I have just departed from Dighty, the monastery outside Kippen and returned to Glasgow. Up until yesterday, I had not figured out where I was going next. I was drawn to northern Scotland, Findhorn, Pluscarden Abbey, Isle of Skye, Lewis Island in the outer Hebrides where a giant stone circle the size of Stonehenge is rarely visited. Also, trips to England’s lake country, the Cotswalds, Wales, or especially Cornwall in the SW of England drew me. But the cost of living is high and it is cold. It was surprising how I had to wait for the inner impulse to head for sun and beach.

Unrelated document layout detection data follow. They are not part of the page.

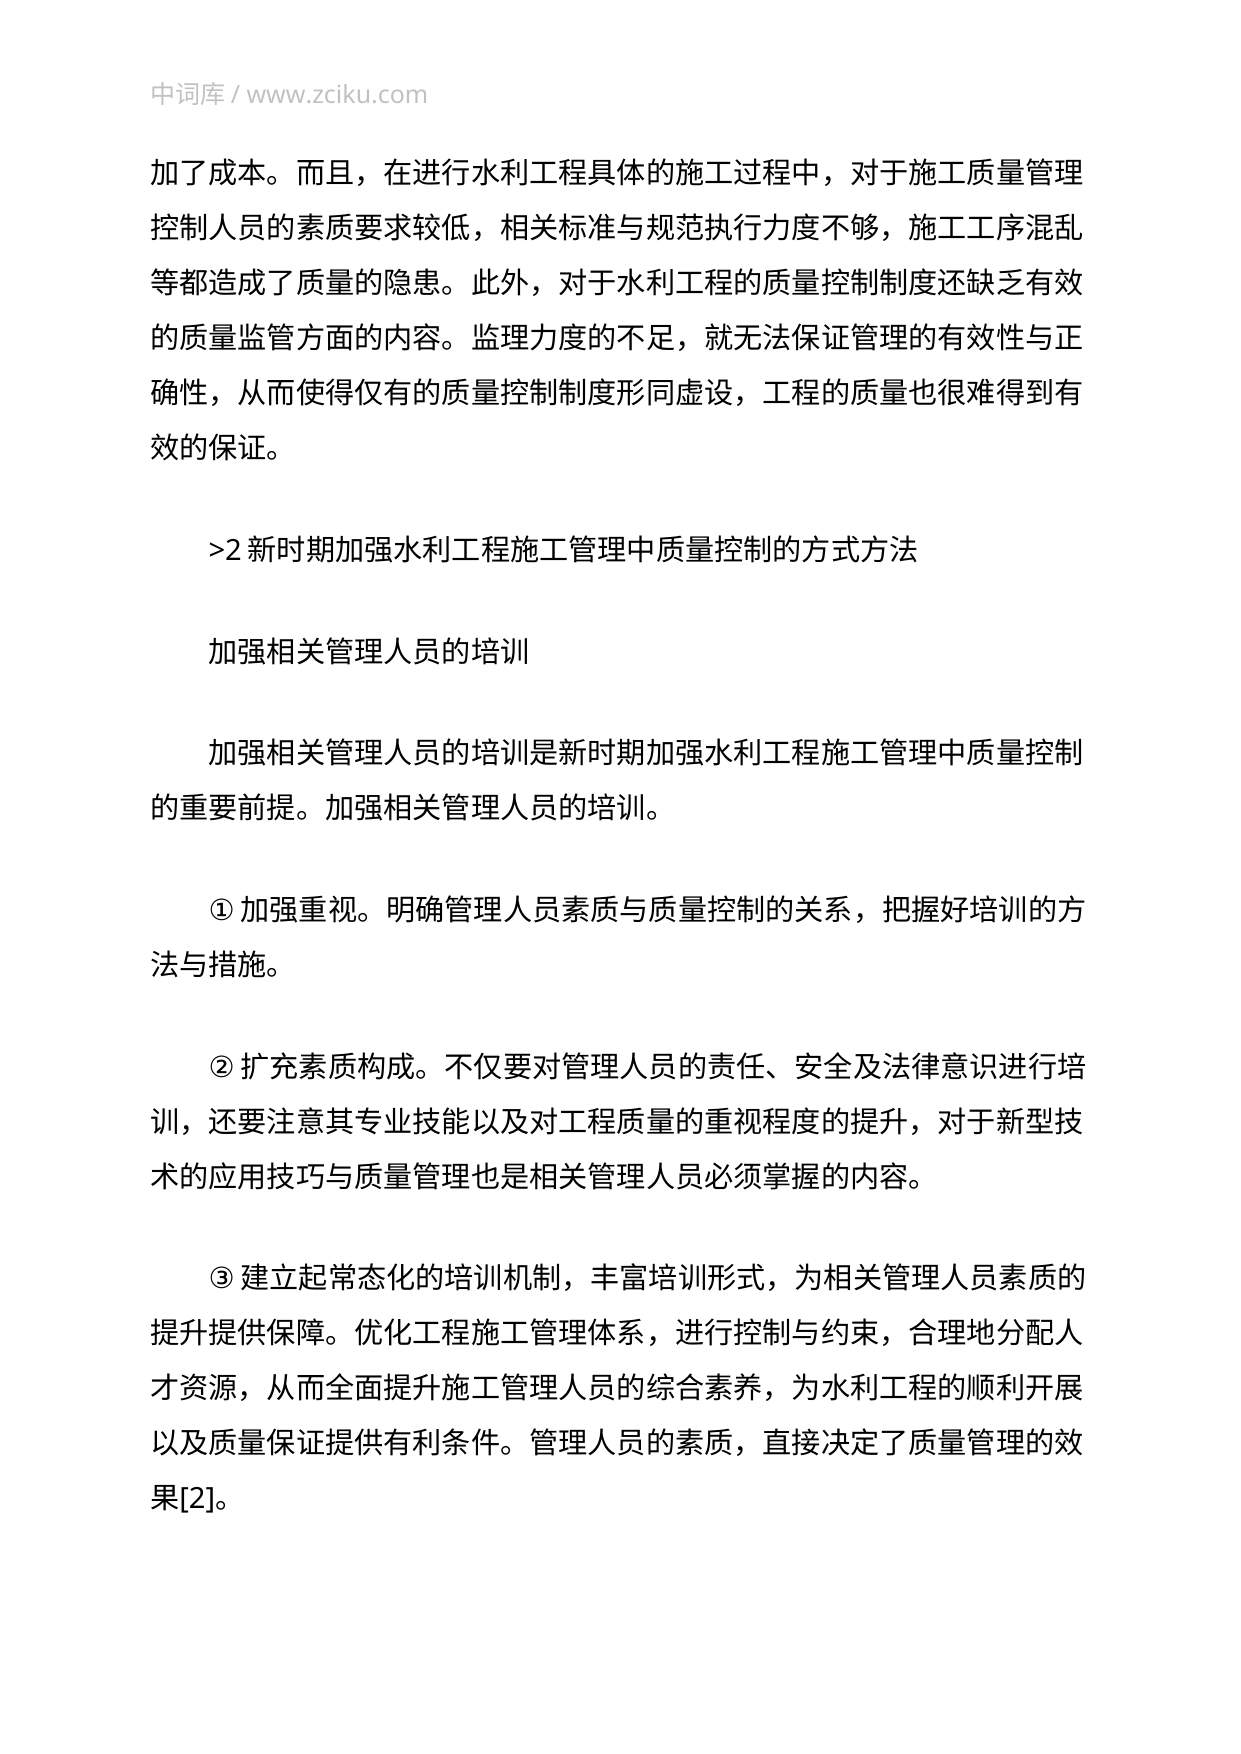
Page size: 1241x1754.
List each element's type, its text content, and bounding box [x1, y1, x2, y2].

text ③建立起常态化的培训机制，丰富培训形式，为相关管理人员素质的提升提供保障。优化工程施工管理体系，进行控制与约束，合理地分配人才资源，从而全面提升施工管理人员的综合素养，为水利工程的顺利开展以及质量保证提供有利条件。管理人员的素质，直接决定了质量管理的效果[2]。 [150, 1255, 1090, 1517]
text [150, 150, 1090, 467]
text 加强相关管理人员的培训是新时期加强水利工程施工管理中质量控制的重要前提。加强相关管理人员的培训。 [150, 730, 1090, 827]
text ①加强重视。明确管理人员素质与质量控制的关系，把握好培训的方法与措施。 [150, 887, 1090, 984]
text >2新时期加强水利工程施工管理中质量控制的方式方法 [150, 526, 1090, 569]
text 加强相关管理人员的培训 [150, 628, 1090, 671]
text ②扩充素质构成。不仅要对管理人员的责任、安全及法律意识进行培训，还要注意其专业技能以及对工程质量的重视程度的提升，对于新型技术的应用技巧与质量管理也是相关管理人员必须掌握的内容。 [150, 1043, 1090, 1196]
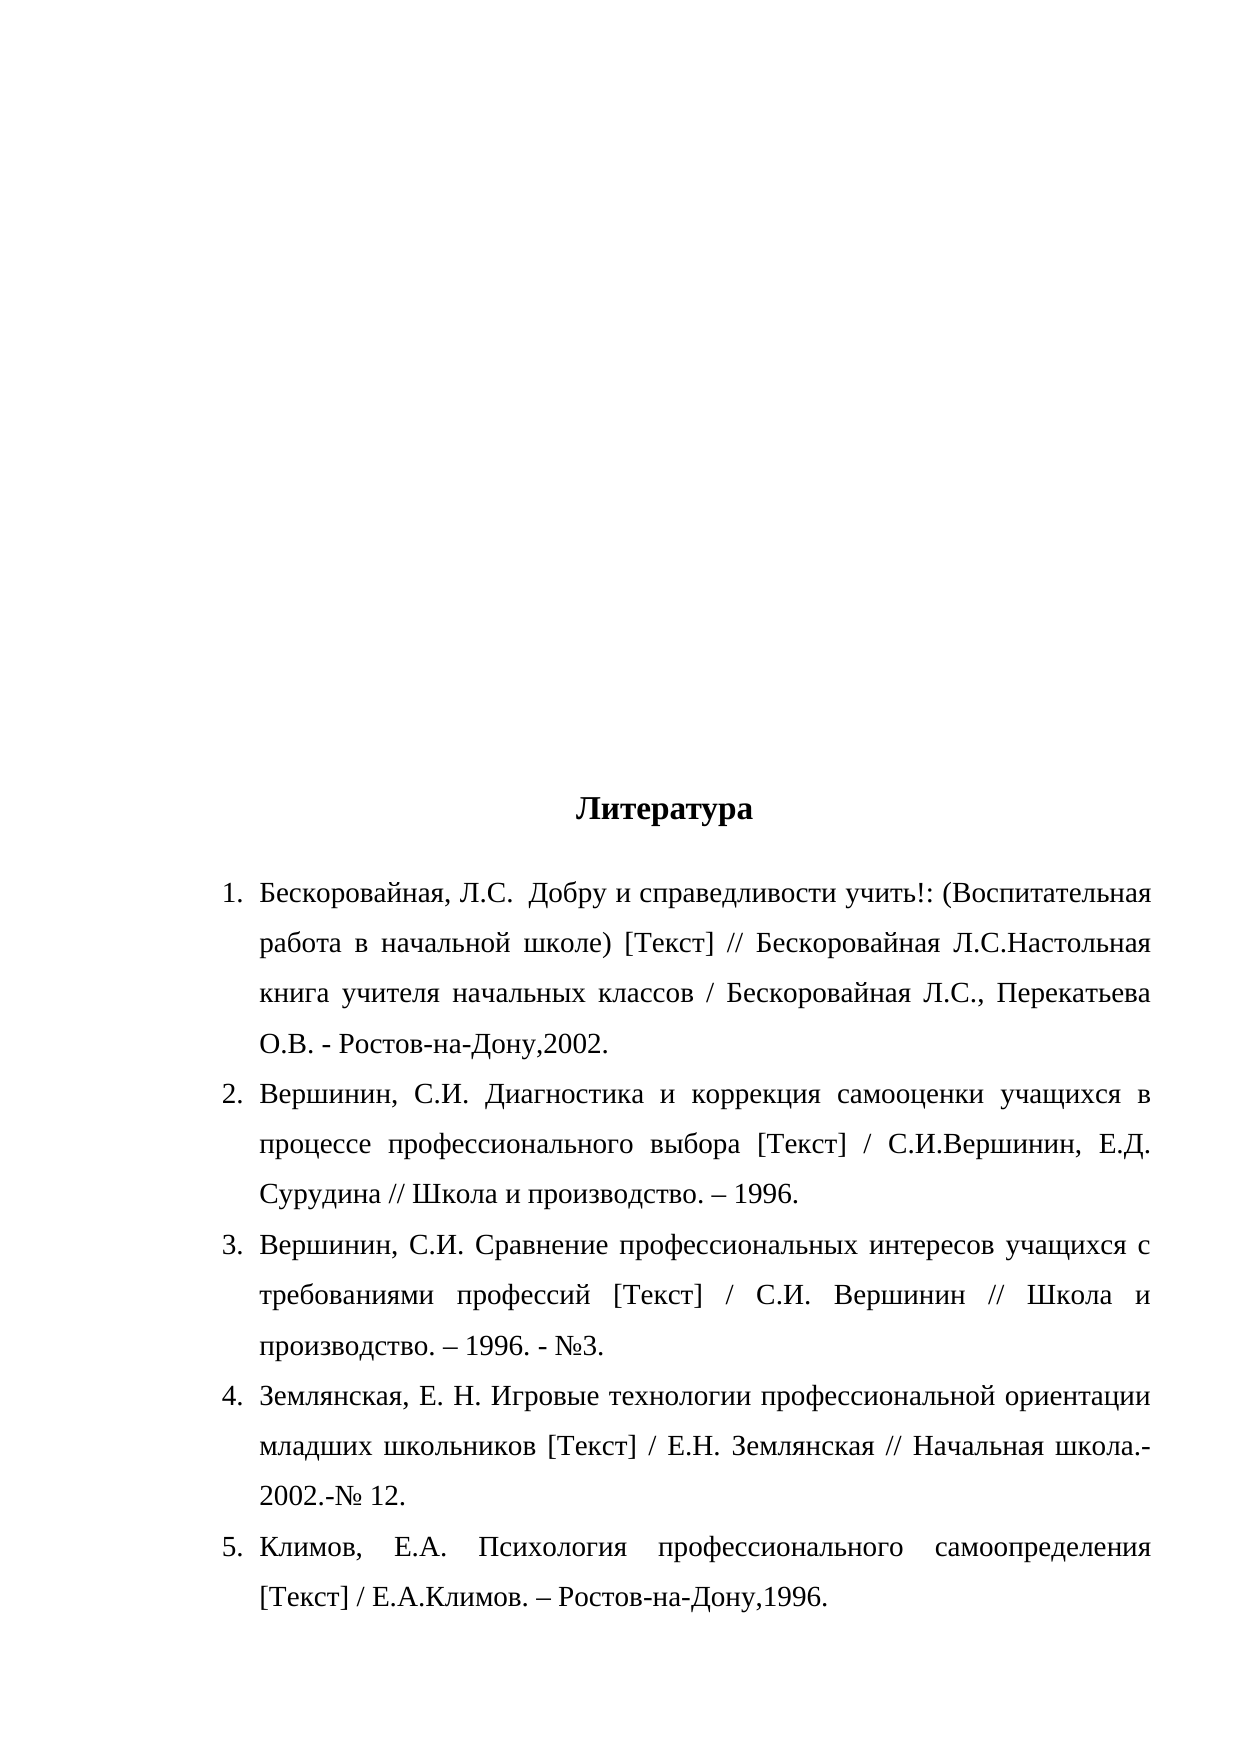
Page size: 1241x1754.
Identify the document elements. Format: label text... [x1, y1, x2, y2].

list Вершинин, С.И. Сравнение профессиональных интересов учащихся с требованиями профессий [Текст] / С.И. Вершинин // Школа и производство. – 1996. - №3. [222, 1227, 1152, 1361]
list Землянская, Е. Н. Игровые технологии профессиональной ориентации младших школьников [Текст] / Е.Н. Землянская // Начальная школа.-2002.-№ 12. [222, 1378, 1152, 1512]
list Климов, Е.А. Психология профессионального самоопределения [Текст] / Е.А.Климов. – Ростов-на-Дону,1996. [222, 1529, 1152, 1613]
subtitle Литература [177, 788, 1152, 826]
list Бескоровайная, Л.С. Добру и справедливости учить!: (Воспитательная работа в начальной школе) [Текст] // Бескоровайная Л.С.Настольная книга учителя начальных классов / Бескоровайная Л.С., Перекатьева О.В. - Ростов-на-Дону,2002. [222, 875, 1152, 1059]
list Вершинин, С.И. Диагностика и коррекция самооценки учащихся в процессе профессионального выбора [Текст] / С.И.Вершинин, Е.Д. Сурудина // Школа и производство. – 1996. [222, 1076, 1152, 1210]
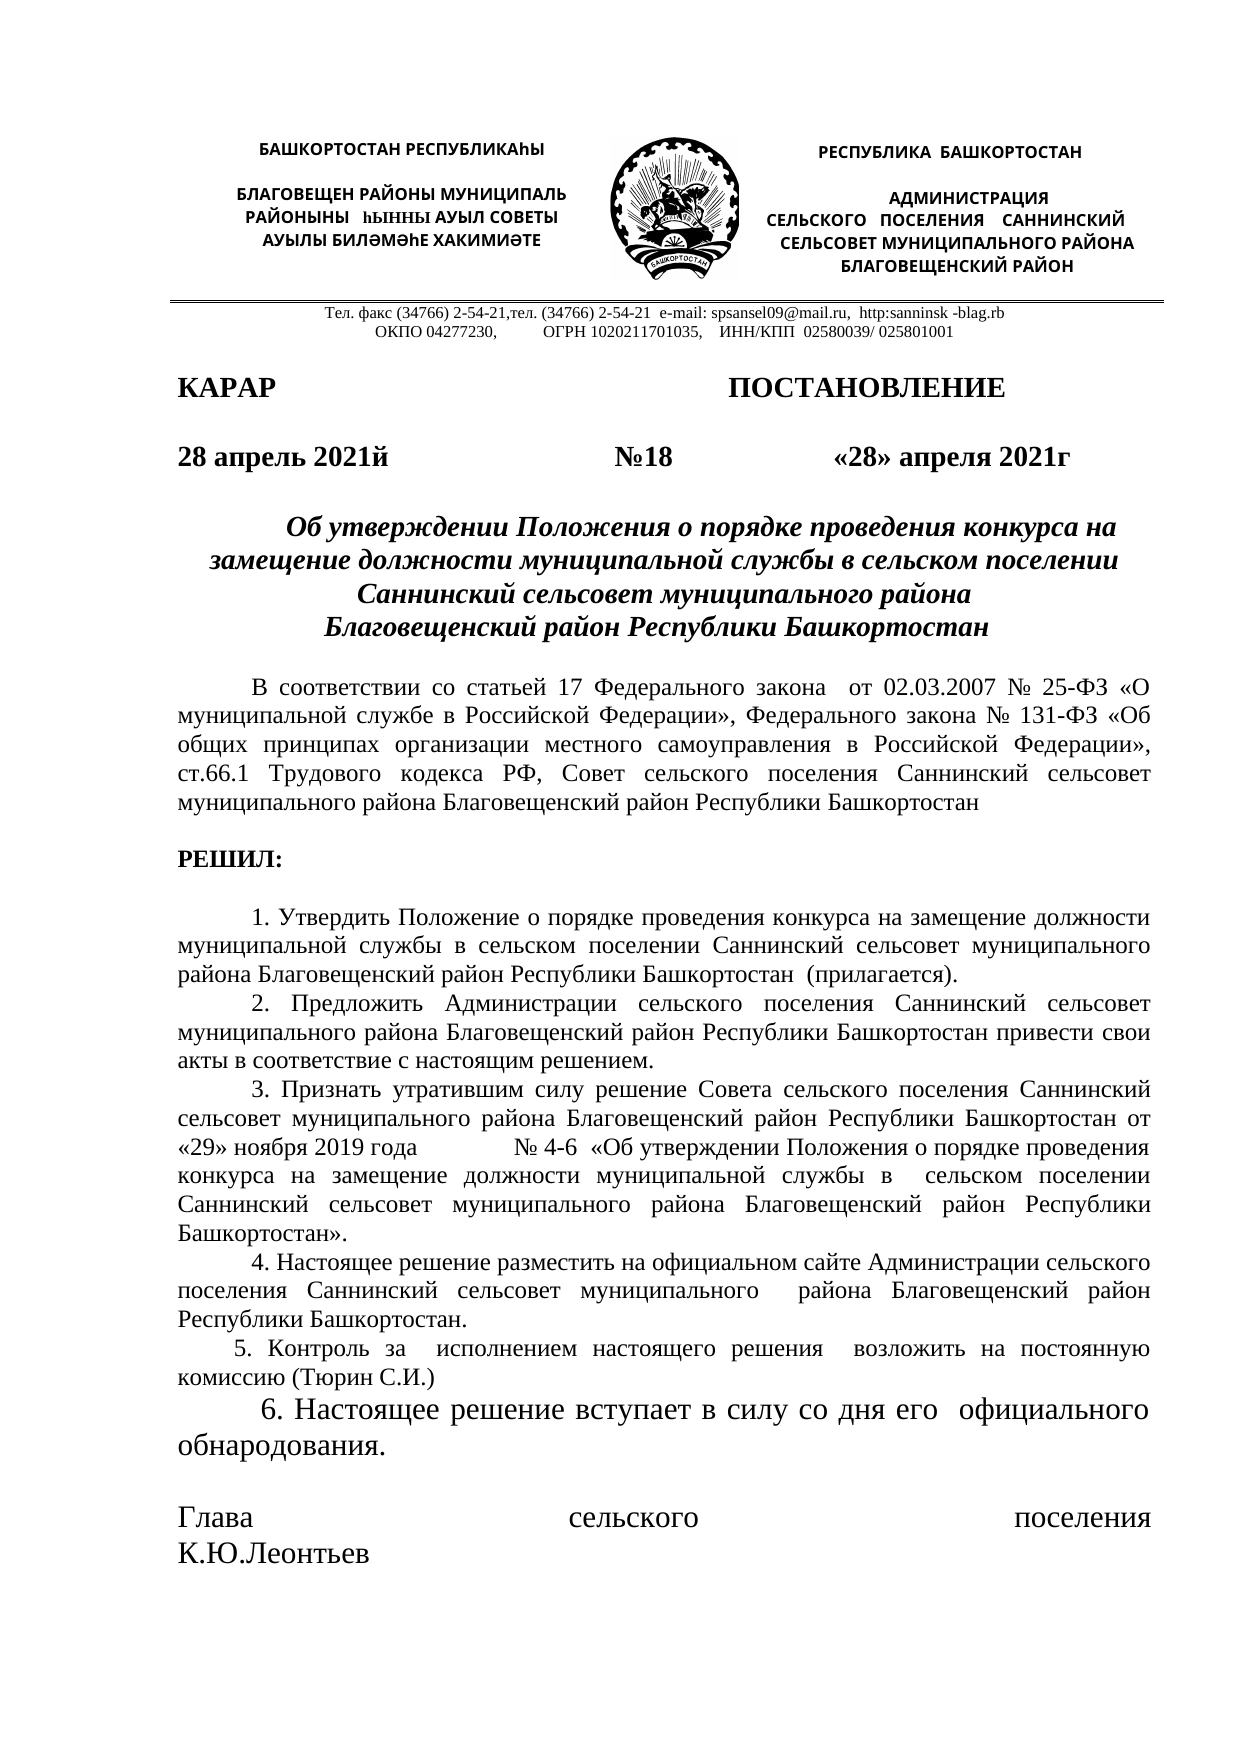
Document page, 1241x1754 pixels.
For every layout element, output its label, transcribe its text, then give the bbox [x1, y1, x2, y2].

Two people that I spoke to mentioned Ibiza, Spain, for a sunny Mediterranean island. But checking into it, I found beautiful beaches and water, but overrun with tourists and hotels. Greek Islands have always held a dreamlike quality to me. I had visited Crete when I was 20 years old, recovering from dysentery contracted in Egypt. It had been remote, slow paced, and salutary. So, here in Glasgow, taking care of some practical tasks, I used my IPad to research options extensively the past 2-3 days.
Tomorrow, Saturday, I take the train to Edinburgh, overnight, and catch flight to London Heathrowe, Athens, and Herakalion, Crete on Sunday. I will overnight in hotel on the beach there and take a bus the next day to small village of Ierepetra, on the SE coast. I have leased a small cottage a kilometer outside the village, by the beach for 4 weeks. It overlooks the Libyan Sea, facing Africa.
Still I am following my nose, not knowing what I will find there or what comes after. It’s been unnerving these past weeks not knowing what I wanted to do, where I was going, until yesterday morning. A renewed vision has emerged, grateful for the inner journey and the outer landscape of beauty and pilgrimage, and anticipating a place to stop and be with myself, without need to move
on, to slow my pace to the rhythms of tropical sun.